- Task description
Copy every line of the listing below word for word, with nothing added, left out, or changed.

Top of Extracted entries

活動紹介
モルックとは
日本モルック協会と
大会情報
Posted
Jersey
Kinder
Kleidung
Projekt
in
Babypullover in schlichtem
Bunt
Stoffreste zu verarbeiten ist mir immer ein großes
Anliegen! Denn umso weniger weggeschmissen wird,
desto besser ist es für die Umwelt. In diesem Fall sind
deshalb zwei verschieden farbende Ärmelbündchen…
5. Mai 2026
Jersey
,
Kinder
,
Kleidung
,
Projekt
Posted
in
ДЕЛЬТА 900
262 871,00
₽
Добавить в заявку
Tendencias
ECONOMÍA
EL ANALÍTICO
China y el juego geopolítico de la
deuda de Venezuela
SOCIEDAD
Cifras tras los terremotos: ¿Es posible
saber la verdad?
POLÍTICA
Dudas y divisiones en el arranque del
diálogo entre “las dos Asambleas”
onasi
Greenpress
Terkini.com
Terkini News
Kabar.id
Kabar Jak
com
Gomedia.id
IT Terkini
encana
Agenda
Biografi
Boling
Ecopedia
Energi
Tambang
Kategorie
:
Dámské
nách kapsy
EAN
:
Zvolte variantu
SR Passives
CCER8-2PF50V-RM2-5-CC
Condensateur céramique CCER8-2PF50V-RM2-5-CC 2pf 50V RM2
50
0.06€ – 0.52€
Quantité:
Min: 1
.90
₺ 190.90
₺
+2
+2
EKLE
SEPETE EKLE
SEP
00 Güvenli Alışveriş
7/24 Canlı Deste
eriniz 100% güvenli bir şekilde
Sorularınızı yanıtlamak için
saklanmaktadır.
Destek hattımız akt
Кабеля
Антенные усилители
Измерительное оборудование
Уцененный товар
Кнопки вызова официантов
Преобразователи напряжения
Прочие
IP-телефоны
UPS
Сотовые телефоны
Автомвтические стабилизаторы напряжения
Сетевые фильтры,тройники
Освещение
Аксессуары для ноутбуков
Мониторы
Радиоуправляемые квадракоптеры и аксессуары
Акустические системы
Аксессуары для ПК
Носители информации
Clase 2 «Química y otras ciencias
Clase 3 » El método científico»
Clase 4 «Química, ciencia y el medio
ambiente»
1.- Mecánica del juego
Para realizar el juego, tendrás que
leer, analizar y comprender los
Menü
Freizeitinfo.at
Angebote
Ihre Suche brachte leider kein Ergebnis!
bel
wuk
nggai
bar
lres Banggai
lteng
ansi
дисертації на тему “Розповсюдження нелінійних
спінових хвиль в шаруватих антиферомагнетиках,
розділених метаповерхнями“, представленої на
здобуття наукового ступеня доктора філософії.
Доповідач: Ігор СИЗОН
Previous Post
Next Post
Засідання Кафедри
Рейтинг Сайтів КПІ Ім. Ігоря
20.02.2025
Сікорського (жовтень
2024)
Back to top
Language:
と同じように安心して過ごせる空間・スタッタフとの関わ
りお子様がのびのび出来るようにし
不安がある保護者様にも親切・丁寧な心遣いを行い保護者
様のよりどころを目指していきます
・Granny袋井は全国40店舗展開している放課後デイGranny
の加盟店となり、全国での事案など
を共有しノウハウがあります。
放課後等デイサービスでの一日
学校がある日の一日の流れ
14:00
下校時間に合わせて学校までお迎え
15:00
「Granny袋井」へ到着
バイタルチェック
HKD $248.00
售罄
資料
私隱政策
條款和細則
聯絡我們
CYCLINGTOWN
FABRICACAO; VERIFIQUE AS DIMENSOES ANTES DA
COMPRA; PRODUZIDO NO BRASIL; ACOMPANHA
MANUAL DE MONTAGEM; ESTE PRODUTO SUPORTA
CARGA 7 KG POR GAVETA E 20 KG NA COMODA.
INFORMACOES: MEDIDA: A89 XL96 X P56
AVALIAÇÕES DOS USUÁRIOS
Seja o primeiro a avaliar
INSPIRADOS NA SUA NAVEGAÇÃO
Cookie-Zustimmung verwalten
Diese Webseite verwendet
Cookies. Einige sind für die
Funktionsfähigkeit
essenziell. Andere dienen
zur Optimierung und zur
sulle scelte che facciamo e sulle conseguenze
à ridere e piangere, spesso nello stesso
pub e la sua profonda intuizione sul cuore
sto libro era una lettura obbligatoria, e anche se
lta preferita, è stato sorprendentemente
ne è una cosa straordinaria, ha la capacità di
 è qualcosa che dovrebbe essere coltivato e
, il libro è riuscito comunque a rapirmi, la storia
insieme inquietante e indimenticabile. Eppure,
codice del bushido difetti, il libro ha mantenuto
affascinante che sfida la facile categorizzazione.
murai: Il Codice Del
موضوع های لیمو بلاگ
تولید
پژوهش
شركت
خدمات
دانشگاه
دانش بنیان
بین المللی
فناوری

Bottom of Extracted entries

- Response to the exercise
活動紹介
モルックとは
日本モルック協会と
大会情報
Posted
Jersey
Kinder
Kleidung
Projekt
in
Babypullover in schlichtem
Bunt
Stoffreste zu verarbeiten ist mir immer ein großes
Anliegen! Denn umso weniger weggeschmissen wird,
desto besser ist es für die Umwelt. In diesem Fall sind
deshalb zwei verschieden farbende Ärmelbündchen…
5. Mai 2026
Jersey
,
Kinder
,
Kleidung
,
Projekt
Posted
in
ДЕЛЬТА 900
262 871,00
₽
Добавить в заявку
Tendencias
ECONOMÍA
EL ANALÍTICO
China y el juego geopolítico de la
deuda de Venezuela
SOCIEDAD
Cifras tras los terremotos: ¿Es posible
saber la verdad?
POLÍTICA
Dudas y divisiones en el arranque del
diálogo entre “las dos Asambleas”
onasi
Greenpress
Terkini.com
Terkini News
Kabar.id
Kabar Jak
com
Gomedia.id
IT Terkini
encana
Agenda
Biografi
Boling
Ecopedia
Energi
Tambang
Kategorie
:
Dámské
nách kapsy
EAN
:
Zvolte variantu
SR Passives
CCER8-2PF50V-RM2-5-CC
Condensateur céramique CCER8-2PF50V-RM2-5-CC 2pf 50V RM2
50
0.06€ – 0.52€
Quantité:
Min: 1
.90
₺ 190.90
₺
+2
+2
EKLE
SEPETE EKLE
SEP
00 Güvenli Alışveriş
7/24 Canlı Deste
eriniz 100% güvenli bir şekilde
Sorularınızı yanıtlamak için
saklanmaktadır.
Destek hattımız akt
Кабеля
Антенные усилители
Измерительное оборудование
Уцененный товар
Кнопки вызова официантов
Преобразователи напряжения
Прочие
IP-телефоны
UPS
Сотовые телефоны
Автомвтические стабилизаторы напряжения
Сетевые фильтры,тройники
Освещение
Аксессуары для ноутбуков
Мониторы
Радиоуправляемые квадракоптеры и аксессуары
Акустические системы
Аксессуары для ПК
Носители информации
Clase 2 «Química y otras ciencias
Clase 3 » El método científico»
Clase 4 «Química, ciencia y el medio
ambiente»
1.- Mecánica del juego
Para realizar el juego, tendrás que
leer, analizar y comprender los
Menü
Freizeitinfo.at
Angebote
Ihre Suche brachte leider kein Ergebnis!
bel
wuk
nggai
bar
lres Banggai
lteng
ansi
дисертації на тему “Розповсюдження нелінійних
спінових хвиль в шаруватих антиферомагнетиках,
розділених метаповерхнями“, представленої на
здобуття наукового ступеня доктора філософії.
Доповідач: Ігор СИЗОН
Previous Post
Next Post
Засідання Кафедри
Рейтинг Сайтів КПІ Ім. Ігоря
20.02.2025
Сікорського (жовтень
2024)
Back to top
Language:
と同じように安心して過ごせる空間・スタッタフとの関わ
りお子様がのびのび出来るようにし
不安がある保護者様にも親切・丁寧な心遣いを行い保護者
様のよりどころを目指していきます
・Granny袋井は全国40店舗展開している放課後デイGranny
の加盟店となり、全国での事案など
を共有しノウハウがあります。
放課後等デイサービスでの一日
学校がある日の一日の流れ
14:00
下校時間に合わせて学校までお迎え
15:00
「Granny袋井」へ到着
バイタルチェック
HKD $248.00
售罄
資料
私隱政策
條款和細則
聯絡我們
CYCLINGTOWN
FABRICACAO; VERIFIQUE AS DIMENSOES ANTES DA
COMPRA; PRODUZIDO NO BRASIL; ACOMPANHA
MANUAL DE MONTAGEM; ESTE PRODUTO SUPORTA
CARGA 7 KG POR GAVETA E 20 KG NA COMODA.
INFORMACOES: MEDIDA: A89 XL96 X P56
AVALIAÇÕES DOS USUÁRIOS
Seja o primeiro a avaliar
INSPIRADOS NA SUA NAVEGAÇÃO
Cookie-Zustimmung verwalten
Diese Webseite verwendet
Cookies. Einige sind für die
Funktionsfähigkeit
essenziell. Andere dienen
zur Optimierung und zur
sulle scelte che facciamo e sulle conseguenze
à ridere e piangere, spesso nello stesso
pub e la sua profonda intuizione sul cuore
sto libro era una lettura obbligatoria, e anche se
lta preferita, è stato sorprendentemente
ne è una cosa straordinaria, ha la capacità di
 è qualcosa che dovrebbe essere coltivato e
, il libro è riuscito comunque a rapirmi, la storia
insieme inquietante e indimenticabile. Eppure,
codice del bushido difetti, il libro ha mantenuto
affascinante che sfida la facile categorizzazione.
murai: Il Codice Del
موضوع های لیمو بلاگ
تولید
پژوهش
شركت
خدمات
دانشگاه
دانش بنیان
بین المللی
فناوری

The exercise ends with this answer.